The US vs John Lennon
This incisive and engrossing documentary is both a portrait of the former Beatle as political activist and a slice of secret history from America’s recent past. It follows its subject from 1966-76, the heady years during which Lennon left The Beatles, moved to America with Yoko Ono, and became the world’s most popular musician and an activist advocating global peace. The Nixon administration didn’t take kindly to the latter, and in the early 1970s repeatedly attempted to deny the mouthy scouser a green card and throw him out of the country.

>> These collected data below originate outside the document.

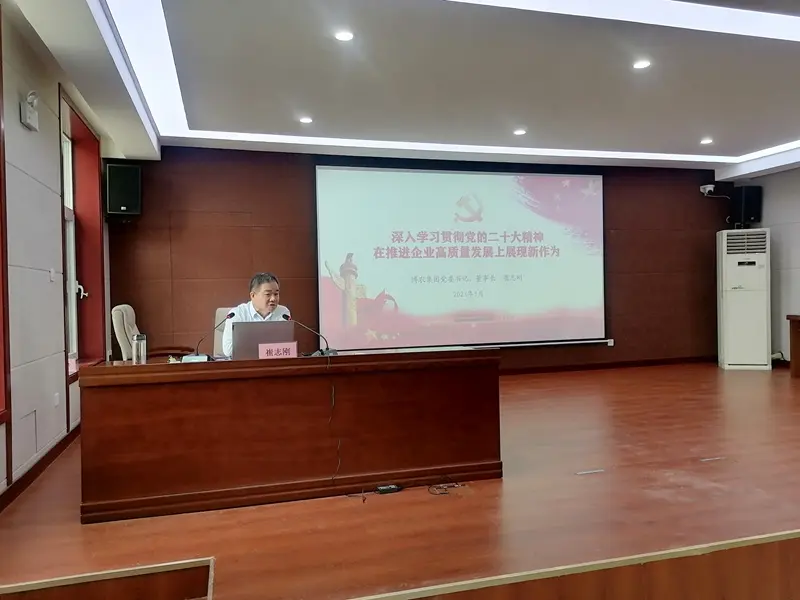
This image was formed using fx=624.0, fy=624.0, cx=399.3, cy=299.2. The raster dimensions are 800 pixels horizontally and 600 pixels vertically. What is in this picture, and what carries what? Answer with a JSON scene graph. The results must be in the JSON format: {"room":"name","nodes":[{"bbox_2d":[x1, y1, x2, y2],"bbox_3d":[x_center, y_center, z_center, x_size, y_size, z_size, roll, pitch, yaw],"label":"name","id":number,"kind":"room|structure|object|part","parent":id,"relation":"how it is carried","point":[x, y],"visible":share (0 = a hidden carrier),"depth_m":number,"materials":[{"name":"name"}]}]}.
{"room":"event hall","nodes":[
{"label":"event hall","id":0,"kind":"room"},
{"bbox_2d":[0,2,110,498],"bbox_3d":[-1.845,-0.273,2.179,0.231,2.712,8.237,-1,0,-15],"label":"left wall","id":1,"kind":"structure","parent":0,"point":[17,123],"depth_m":3.78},
{"bbox_2d":[0,2,10,421],"bbox_3d":[-2.024,-0.338,2.673,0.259,2.350,1.313,-1,0,-15],"label":"window","id":2,"kind":"structure","parent":1,"relation":"in","point":[0,189],"depth_m":3.22,"materials":[{"name":"red"}]},
{"bbox_2d":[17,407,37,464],"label":"wall panel","id":3,"kind":"object","parent":1,"relation":"in","point":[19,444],"visible":0.96,"depth_m":3.57,"materials":[{"name":"white paint"}]},
{"bbox_2d":[20,90,39,129],"bbox_3d":[-2.194,-1.134,3.717,0.075,0.206,0.192,-1,0,-15],"label":"emergency light","id":4,"kind":"object","parent":1,"relation":"attached to","point":[32,115],"visible":0.99,"depth_m":3.68,"materials":[{"name":"white plastic"}]},
{"bbox_2d":[0,421,80,509],"bbox_3d":[-1.928,1.016,2.717,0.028,0.092,5.231,-1,0,-15],"label":"baseboard","id":5,"kind":"structure","parent":1,"relation":"attached to","point":[47,459],"depth_m":3.66,"materials":[{"name":"brown wood"}]},
{"bbox_2d":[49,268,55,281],"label":"light switch","id":6,"kind":"object","parent":1,"relation":"attached to","point":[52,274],"visible":0.97,"depth_m":4.22,"materials":[{"name":"white plastic"}]},
{"bbox_2d":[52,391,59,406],"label":"wall socket","id":7,"kind":"object","parent":1,"relation":"attached to","point":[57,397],"visible":0.98,"depth_m":4.10,"materials":[{"name":"white"}]},
{"bbox_2d":[58,89,106,373],"bbox_3d":[-2.704,-0.414,5.164,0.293,2.230,1.387,-1,0,-15],"label":"window","id":8,"kind":"structure","parent":1,"relation":"in","point":[83,125],"depth_m":5.57,"materials":[{"name":"red"}]},
{"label":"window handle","id":9,"kind":"part","parent":8,"relation":"part of","materials":[{"name":"white metal"}]},
{"bbox_2d":[0,360,799,599],"bbox_3d":[1.388,1.036,4.296,7.469,0.161,4.871,-1,0,-15],"label":"stage floor","id":10,"kind":"structure","parent":0,"point":[772,375],"depth_m":2.91,"materials":[{"name":"brown wood"}]},
{"bbox_2d":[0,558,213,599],"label":"wooden step","id":11,"kind":"object","parent":10,"relation":"in","point":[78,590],"visible":0.98,"depth_m":2.07,"materials":[{"name":"brown wood"}]},
{"bbox_2d":[111,303,193,359],"bbox_3d":[-1.979,0.526,5.150,0.688,1.000,0.671,-1,0,-15],"label":"office chair","id":12,"kind":"object","parent":10,"relation":"on","point":[116,323],"visible":0.29,"depth_m":4.92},
{"bbox_2d":[213,307,236,355],"bbox_3d":[-1.197,0.538,5.034,0.651,0.921,0.669,-1,0,-15],"label":"office chair","id":13,"kind":"object","parent":10,"relation":"on","point":[219,315],"visible":0.16,"depth_m":5.14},
{"bbox_2d":[223,273,291,355],"bbox_3d":[-1.025,0.287,4.546,0.520,0.907,0.655,-1,0,-15],"label":"man","id":14,"kind":"object","parent":13,"relation":"on","point":[270,300],"visible":0.36,"depth_m":4.45},
{"bbox_2d":[77,347,502,522],"bbox_3d":[-0.584,0.687,3.692,2.256,0.700,0.861,-1,0,-15],"label":"conference table","id":15,"kind":"object","parent":10,"relation":"on","point":[98,395],"visible":0.99,"depth_m":3.30,"materials":[{"name":"brown wood"}]},
{"bbox_2d":[132,333,146,363],"bbox_3d":[-1.459,0.283,3.493,0.074,0.183,0.071,-1,0,-15],"label":"thermos","id":16,"kind":"object","parent":15,"relation":"on","point":[138,353],"visible":0.98,"depth_m":3.47,"materials":[{"name":"silver metal"}]},
{"bbox_2d":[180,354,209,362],"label":"microphone base","id":17,"kind":"object","parent":15,"relation":"on","point":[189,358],"visible":0.77,"depth_m":3.49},
{"bbox_2d":[193,311,234,359],"bbox_3d":[-1.114,0.231,3.749,0.246,0.293,0.089,-1,0,-15],"label":"microphone","id":18,"kind":"object","parent":15,"relation":"on","point":[231,315],"visible":0.97,"depth_m":3.73,"materials":[{"name":"black metal"}]},
{"bbox_2d":[232,319,294,359],"bbox_3d":[-0.821,0.247,3.689,0.349,0.235,0.290,-1,0,-15],"label":"laptop","id":19,"kind":"object","parent":15,"relation":"on","point":[252,331],"visible":0.78,"depth_m":3.57,"materials":[{"name":"silver metal"}]},
{"bbox_2d":[257,342,297,358],"bbox_3d":[-0.691,0.305,3.500,0.243,0.115,0.074,-1,0,-15],"label":"name card","id":20,"kind":"object","parent":15,"relation":"on","point":[274,348],"visible":0.92,"depth_m":3.49,"materials":[{"name":"pink paper"}]},
{"bbox_2d":[282,312,333,354],"bbox_3d":[-0.572,0.220,3.795,0.305,0.266,0.092,-1,0,-15],"label":"microphone","id":21,"kind":"object","parent":15,"relation":"on","point":[320,335],"visible":0.96,"depth_m":3.79,"materials":[{"name":"black metal"}]},
{"bbox_2d":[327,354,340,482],"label":"cable","id":22,"kind":"object","parent":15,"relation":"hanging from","point":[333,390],"visible":0.97,"depth_m":3.44,"materials":[{"name":"black plastic"}]},
{"bbox_2d":[376,484,401,493],"bbox_3d":[-0.062,1.048,3.448,0.135,0.037,0.055,-1,0,-15],"label":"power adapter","id":23,"kind":"object","parent":10,"relation":"on","point":[385,489],"visible":0.97,"depth_m":3.43,"materials":[{"name":"black plastic"}]},
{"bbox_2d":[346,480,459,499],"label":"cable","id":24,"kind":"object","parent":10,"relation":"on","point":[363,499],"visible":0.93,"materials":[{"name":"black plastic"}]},
{"bbox_2d":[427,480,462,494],"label":"cable","id":25,"kind":"object","parent":10,"relation":"on","point":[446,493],"visible":0.96,"depth_m":3.45,"materials":[{"name":"black plastic"}]},
{"bbox_2d":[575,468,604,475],"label":"floor socket","id":26,"kind":"object","parent":10,"relation":"in","point":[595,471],"visible":0.97,"depth_m":3.62,"materials":[{"name":"white metal"}]},
{"bbox_2d":[716,226,771,369],"bbox_3d":[4.340,-0.003,7.881,0.526,1.758,0.551,-1,0,15],"label":"air conditioner","id":27,"kind":"object","parent":10,"relation":"on","point":[762,315],"visible":0.98,"depth_m":7.67,"materials":[{"name":"white plastic"}]},
{"bbox_2d":[786,313,799,377],"bbox_3d":[4.902,0.536,6.391,0.815,0.690,1.735,-1,0,-15],"label":"table","id":28,"kind":"object","parent":10,"relation":"on","point":[797,343],"visible":0.98,"depth_m":7.00,"materials":[{"name":"brown wood"}]},
{"bbox_2d":[3,0,799,176],"bbox_3d":[1.676,-1.725,3.703,7.849,0.213,7.719,-1,0,-15],"label":"ceiling","id":29,"kind":"structure","parent":0,"point":[739,150],"depth_m":4.57,"materials":[{"name":"white paint"}]},
{"bbox_2d":[298,116,312,123],"bbox_3d":[-0.841,-1.607,5.581,0.139,0.014,0.140,-1,0,-15],"label":"ceiling light","id":30,"kind":"object","parent":29,"relation":"in","point":[305,120],"visible":0.98,"depth_m":5.57,"materials":[{"name":"white"}]},
{"bbox_2d":[334,30,354,41],"bbox_3d":[-0.339,-1.608,3.805,0.127,0.013,0.127,-1,0,-15],"label":"ceiling light","id":31,"kind":"object","parent":29,"relation":"in","point":[343,36],"visible":0.98,"depth_m":3.80,"materials":[{"name":"white"}]},
{"bbox_2d":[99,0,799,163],"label":"light strip","id":32,"kind":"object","parent":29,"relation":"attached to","point":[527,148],"visible":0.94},
{"bbox_2d":[512,128,526,135],"bbox_3d":[1.180,-1.655,6.147,0.140,0.021,0.141,-1,0,-15],"label":"ceiling light","id":33,"kind":"object","parent":29,"relation":"in","point":[517,131],"visible":0.98,"depth_m":6.13,"materials":[{"name":"white"}]},
{"bbox_2d":[632,58,651,69],"bbox_3d":[1.713,-1.668,4.417,0.134,0.015,0.135,-1,0,-15],"label":"ceiling light","id":34,"kind":"object","parent":29,"relation":"in","point":[641,64],"visible":0.98,"depth_m":4.41,"materials":[{"name":"white"}]},
{"bbox_2d":[699,137,712,144],"bbox_3d":[3.326,-1.721,6.772,0.145,0.025,0.146,-1,0,-15],"label":"ceiling light","id":35,"kind":"object","parent":29,"relation":"in","point":[704,142],"visible":0.98,"depth_m":6.75,"materials":[{"name":"white"}]},
{"bbox_2d":[103,147,727,372],"bbox_3d":[0.747,-0.377,7.509,7.915,2.723,0.239,-1,0,-15],"label":"back wall","id":36,"kind":"structure","parent":0,"point":[307,259],"depth_m":6.91,"materials":[{"name":"brown wood"}]},
{"bbox_2d":[104,161,141,220],"bbox_3d":[-2.726,-1.047,6.141,0.308,0.557,0.326,-1,1,-36],"label":"speaker","id":37,"kind":"object","parent":36,"relation":"attached to","point":[125,209],"visible":0.99,"depth_m":6.01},
{"bbox_2d":[315,164,607,352],"bbox_3d":[0.799,-0.495,7.394,3.569,2.135,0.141,-1,0,-15],"label":"projection screen","id":38,"kind":"object","parent":36,"relation":"attached to","point":[461,261],"visible":0.99,"depth_m":7.33,"materials":[{"name":"white fabric"}]},
{"bbox_2d":[503,355,713,374],"bbox_3d":[1.282,0.873,7.612,6.237,0.088,0.020,-1,0,-15],"label":"baseboard","id":39,"kind":"structure","parent":36,"relation":"attached to","point":[646,363],"depth_m":7.97,"materials":[{"name":"brown wood"}]},
{"bbox_2d":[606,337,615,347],"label":"wall socket","id":40,"kind":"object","parent":36,"relation":"attached to","point":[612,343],"visible":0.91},
{"bbox_2d":[700,184,715,195],"bbox_3d":[4.041,-1.437,8.202,0.181,0.128,0.156,-1,0,-15],"label":"security camera","id":41,"kind":"object","parent":36,"relation":"attached to","point":[711,185],"visible":0.97,"depth_m":8.15,"materials":[{"name":"white plastic"}]},
{"bbox_2d":[730,165,799,363],"bbox_3d":[5.670,-0.491,5.241,0.221,2.766,7.157,-1,0,-15],"label":"right wall","id":42,"kind":"structure","parent":0,"point":[797,284],"depth_m":7.89,"materials":[{"name":"paint"}]},
{"bbox_2d":[729,185,762,226],"bbox_3d":[4.571,-1.225,8.225,0.291,0.538,0.289,-1,0,-15],"label":"speaker","id":43,"kind":"object","parent":42,"relation":"attached to","point":[746,214],"visible":0.94,"depth_m":8.11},
{"bbox_2d":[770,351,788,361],"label":"cable","id":44,"kind":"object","parent":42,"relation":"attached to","point":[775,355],"visible":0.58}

Using extensive archive footage of Lennon (including the famous Bed Peace interviews) as well as around 40 of his songs, co-directors David Leaf and John Scheinfeld eschew narration and instead let the man himself tell his own story. That material, made available by Yoko Ono, is supplemented with a series of interviews covering the whole spectrum of opinion from political left to right and includes Ono herself, Vietnam veteran Ron Kovic, Black Panther co-founder Bobby Seale, Nixon administrator G Gordon Liddy, FBI agent John Ryan and commentators such as Walter Kronkite, Carl Bernstein and Gore Vidal.
Comparisons between the Nixon administration’s attempts to silence Lennon and the Bush junta doing likewise with critics of the Iraq war such as The Dixie Chicks are entirely intentional. Which makes this film very timely indeed.